この時点で、虎徹の家族――楓にすらその問題を明かしていない事によって事実上バーナビーがこの世界で唯一虎徹を守り、完璧にサポートする者だった。心配し、労わり、それ以上の思いやりでもってヒーローとしてもやってこれたのだ。でもそれはいつか破綻することを前提としたものでもあった。
 幻獣たちは貴重だった。
それがNEXTによって作られたものであろうとも、現実社会でありえない価値を彼らは持っていた。
それこそ唯一無二の――マディソンが保護されてしまってからはそれこそ闇値が留まる事を知らぬくらいには。
正式な情報ではなかったが、マディソンが最後に幻獣化したそれは、マディソンがこれまで幻獣化してのけたもののうちで最も価値が高いものとそれこそ並ぶかそれ以上のものだったのだ。
 一角獣と同じくらい、いやそれ以上の。
翼馬(ペガサス)より? 龍より? いや妖獣なんかより。
 剥げるところが多ければ多いほどいい。翼や羽のように剥いでもまた売れるものならなおいい。
水棲生物の美しさは群を抜いていて、マニアは驚くほど多いのだ。
 新緑色の鱗、素晴らしく整った肢体。繊細なレースのようなヒレ、この世の造形とは思えぬその細工物のような美しい爪が、えらが。

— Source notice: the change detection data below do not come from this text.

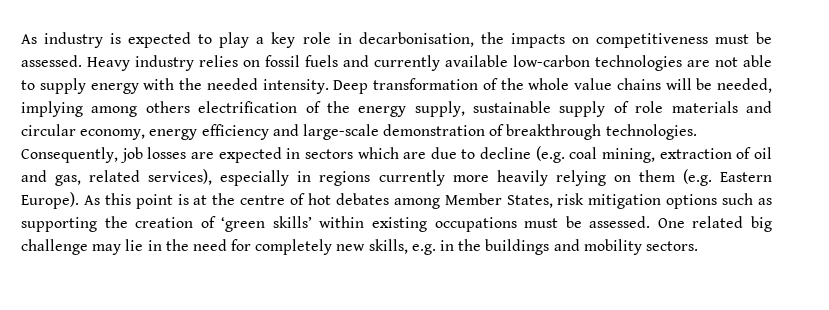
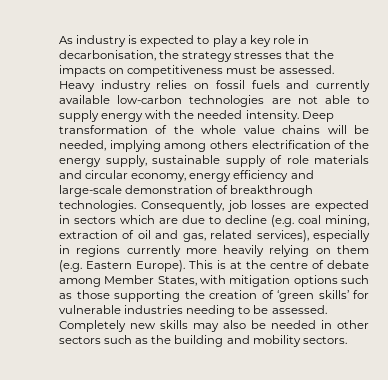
(504, 38) none -> [182,50,334,62] strategy stresses that the
[83,193,173,209] As this point -> [189,260,213,269] This
[308,193,389,205] hot debates -> [327,260,369,269] debate
[557,193,585,205] risk -> [200,275,227,284] with
(773, 201) none -> [76,290,110,299] those
[319,216,772,232] [21,239,550,255] within existing occupations must be assessed. One related big challenge may lie in the need for completely new skills, e.g. in the buildings -> [353,290,369,299] [59,305,327,317] [59,320,369,332] [59,335,224,347] for vulnerable industries needing to be assessed. Completely new skills may also be needed in other sectors such as the building

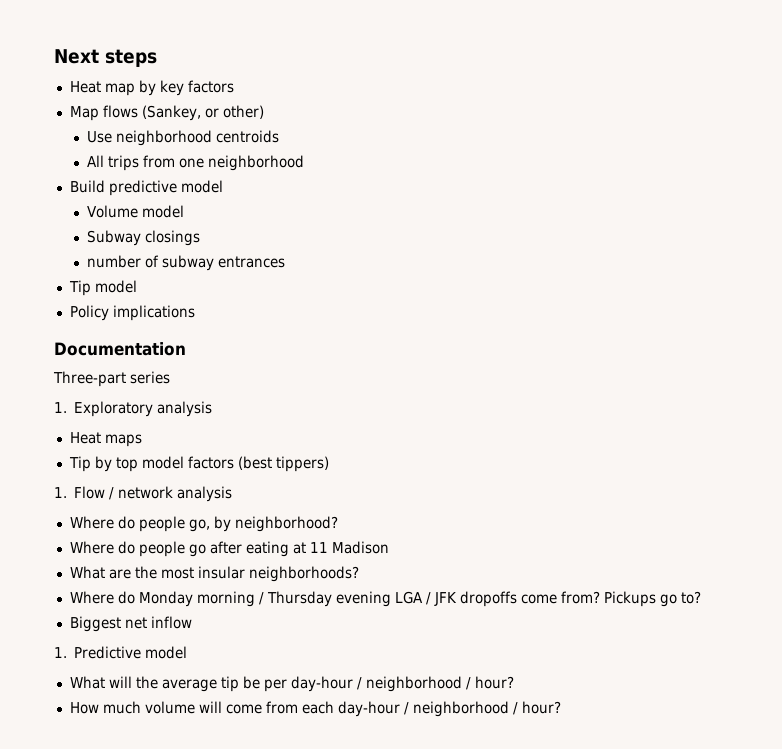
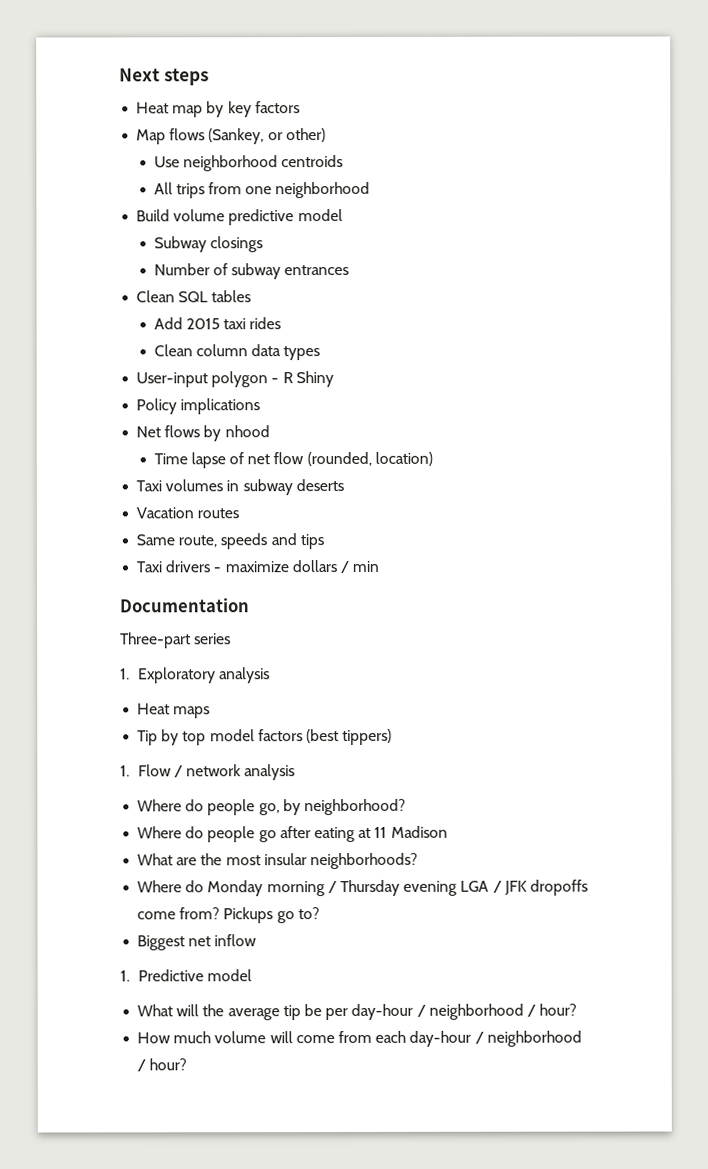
(105, 186) none -> [173,209,226,222] volume
[87,205,185,218] // Volume model -> (343, 215) none
[87,255,142,268] number -> [153,263,210,276] Number
[68,280,137,296] [69,305,195,321] Tip model // Policy implications -> [136,290,252,303] [153,317,282,330] [153,344,321,361] [136,371,334,388] [136,398,261,415] [136,425,270,442] [153,451,433,469] [136,479,344,496] [136,507,240,519] [136,533,324,550] [136,560,380,574] Clean SQL tables // Add 2015 taxi rides // Clean column data types // User-input polygon - R Shiny // Policy implications // Net flows by nhood // Time lapse of net flow (rounded, location) // Taxi volumes in subway deserts // Vacation routes // Same route, speeds and tips // Taxi drivers - maximize dollars / min

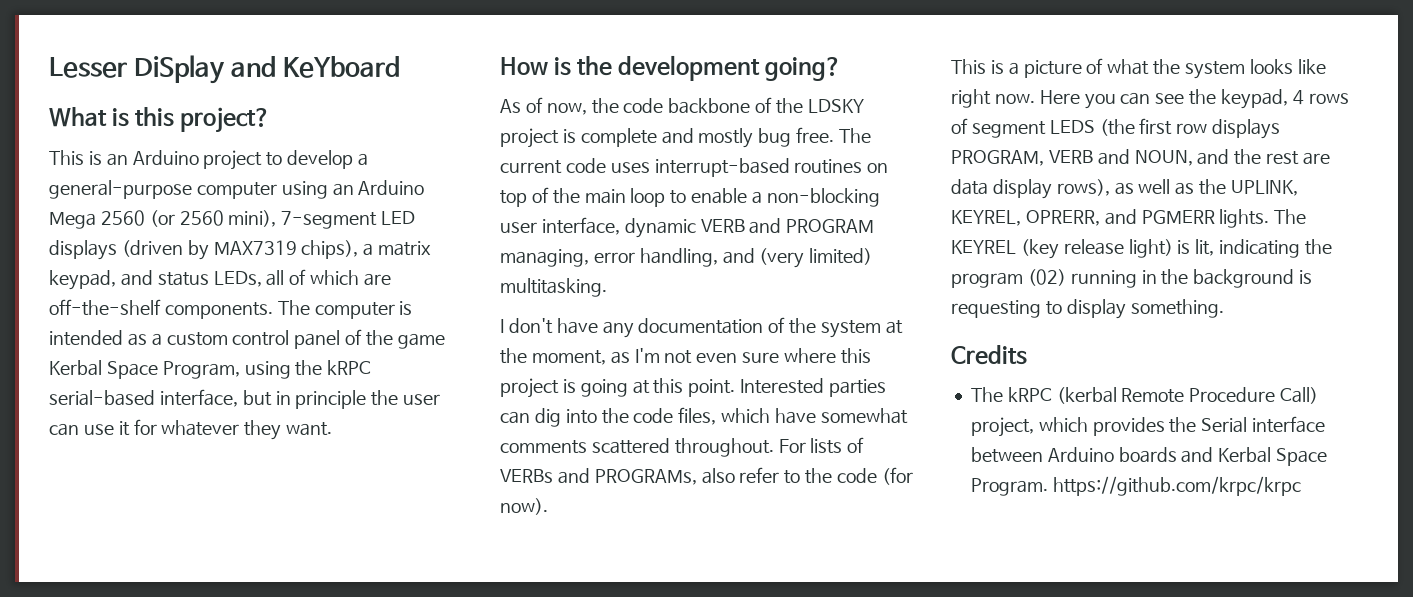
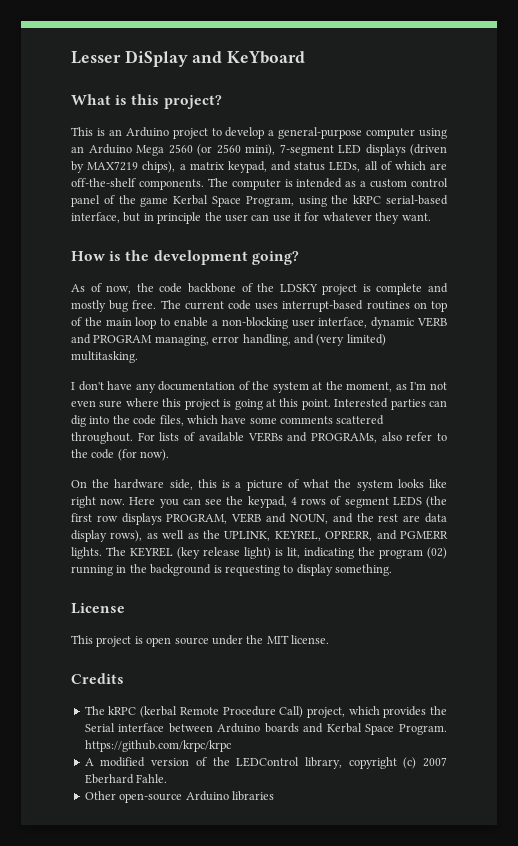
[213,240,297,255] MAX7319 -> [87,161,139,171] MAX7219
[820,408,908,424] somewhat -> [249,417,277,424] some
(865, 445) none -> [198,432,244,442] available
[951,59,986,74] This -> [71,479,217,490] On the hardware side, this
(1224, 308) none -> [71,603,125,614] [71,635,329,647] // License // This project is open source under the MIT license.
(1301, 486) none -> [84,757,448,769] [84,774,168,784] [84,791,274,803] // A modified version of the LEDControl library, copyright (c) 2007 Eberhard Fahle. // Other open-source Arduino libraries

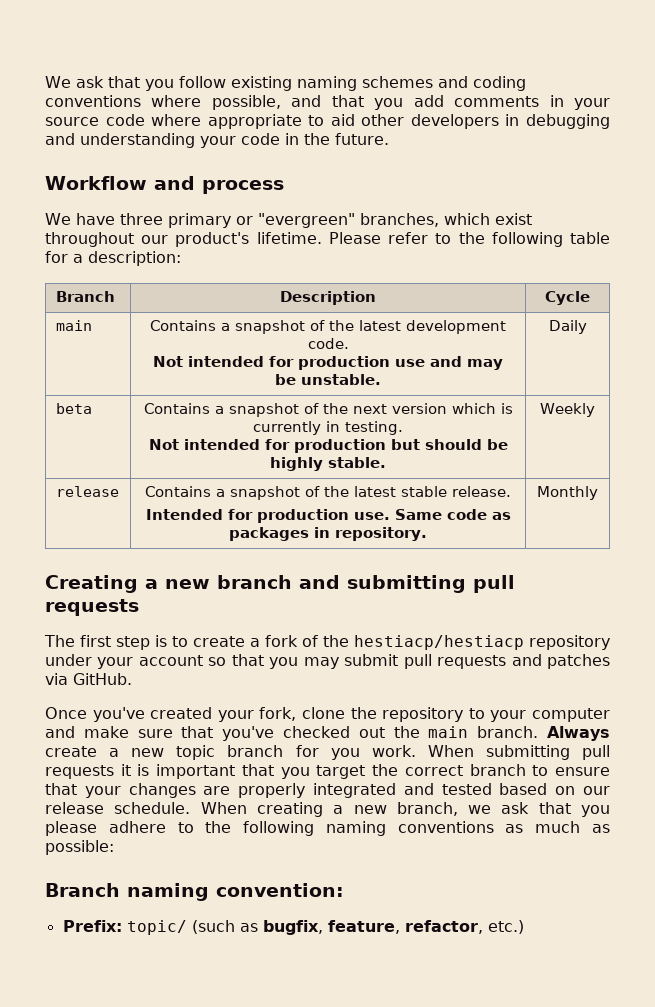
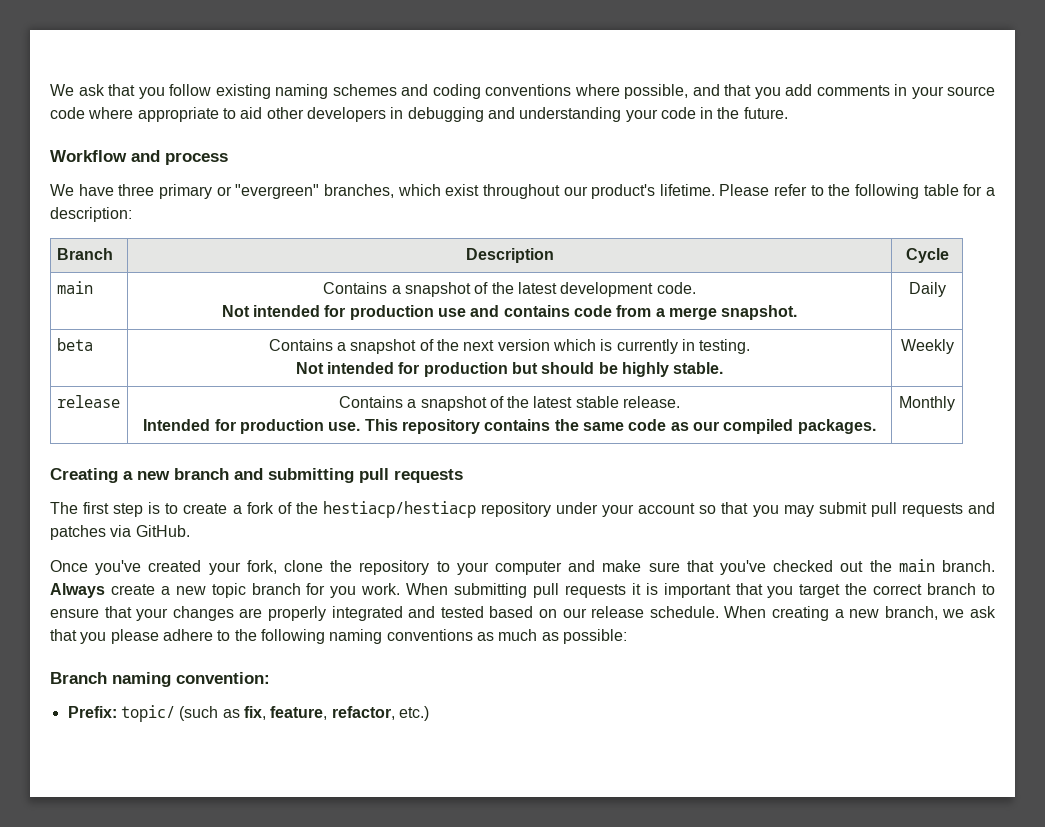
[467,359,503,370] [275,374,381,385] may be unstable. -> [503,305,798,320] contains code from a merge snapshot.
[394,509,511,520] [229,527,428,541] Same code as packages in repository. -> [364,419,876,434] This repository contains the same code as our compiled packages.
[262,920,323,935] bugfix, -> [243,706,266,720] fix,

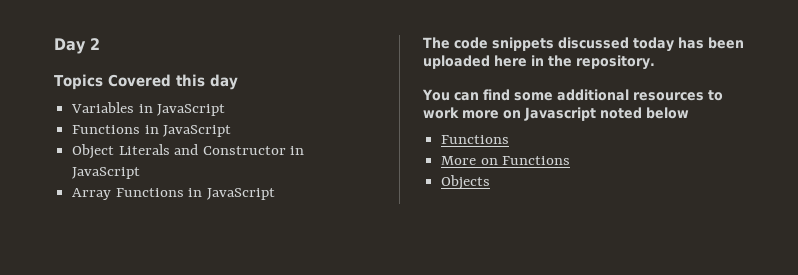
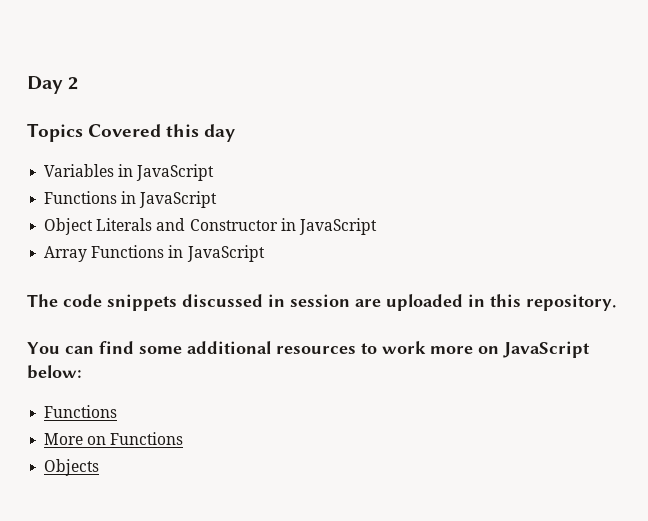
[633,37,744,52] [423,55,572,69] today has been uploaded here in the -> [268,294,521,311] in session are uploaded in this
[524,107,689,121] Javascript noted below -> [503,341,590,358] [27,365,82,379] JavaScript below:

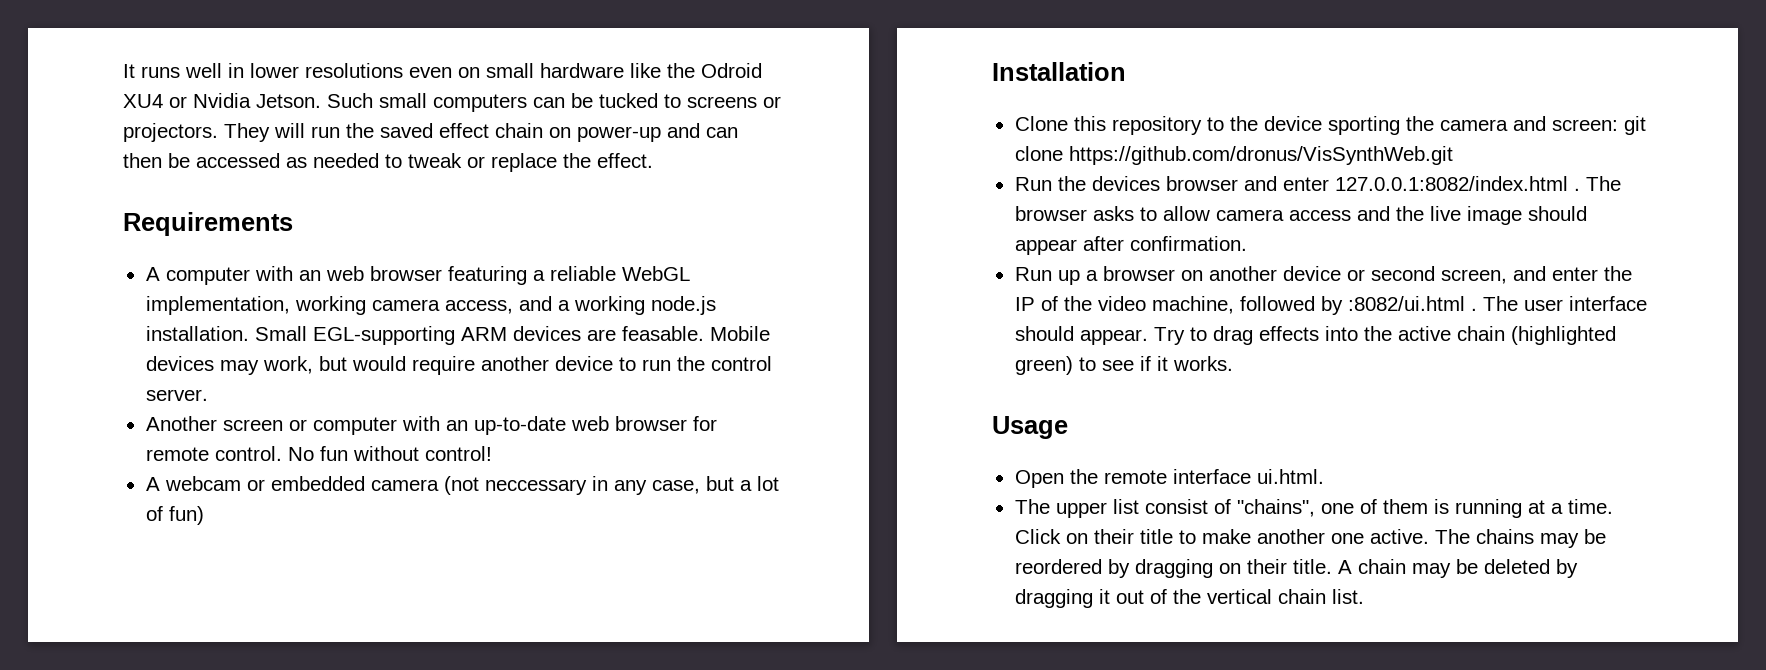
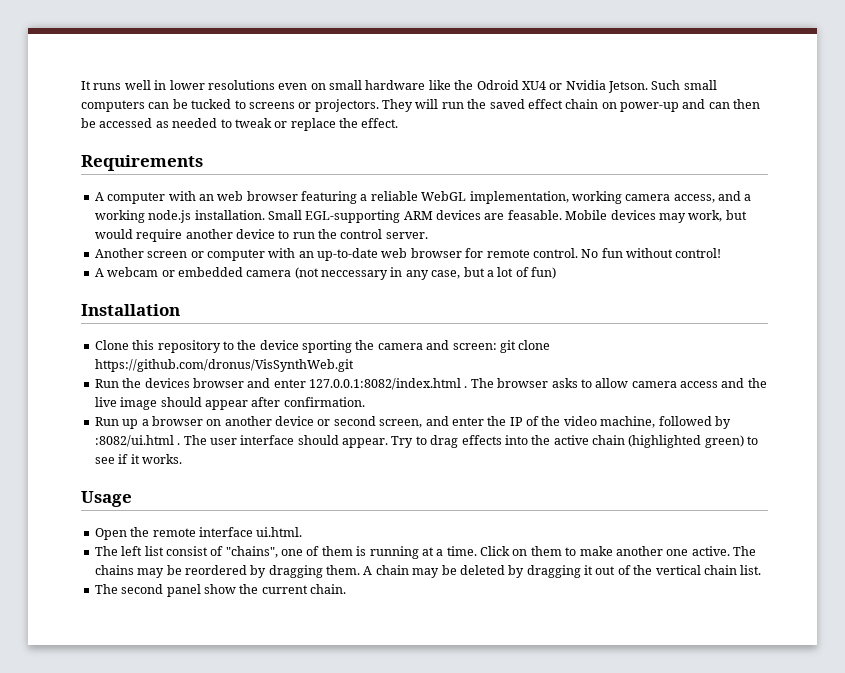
[1055,502,1107,518] upper -> [121,546,143,556] left
[1093,529,1173,544] their title -> [530,546,562,556] them
[1218,559,1332,574] on their title. -> [326,565,360,575] them.
(1364, 596) none -> [94,584,346,597] // The second panel show the current chain.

そしていまひとつ――素人は価値を見出さないが、真珠に見紛う吸盤、様々に擬態できるその皮膚。人々を癒す効果のあるユーモラスな行動、その全てが。いや『彼女』に限っては人魚以上の付加価値を持っていた。そう、まさかよもや。シュテルンビルトにおけるヒーローという価値を凌駕する程の、『彼女』自身の価値だ。
 裏社会を牛耳る多くの組織、その仲介者であるブローカー及びバイヤーたちは密かにシュテルンビルト入りした。
最初の密輸業者が捕まってからもう一ヶ月。今は程よく誰もが油断している時期だ。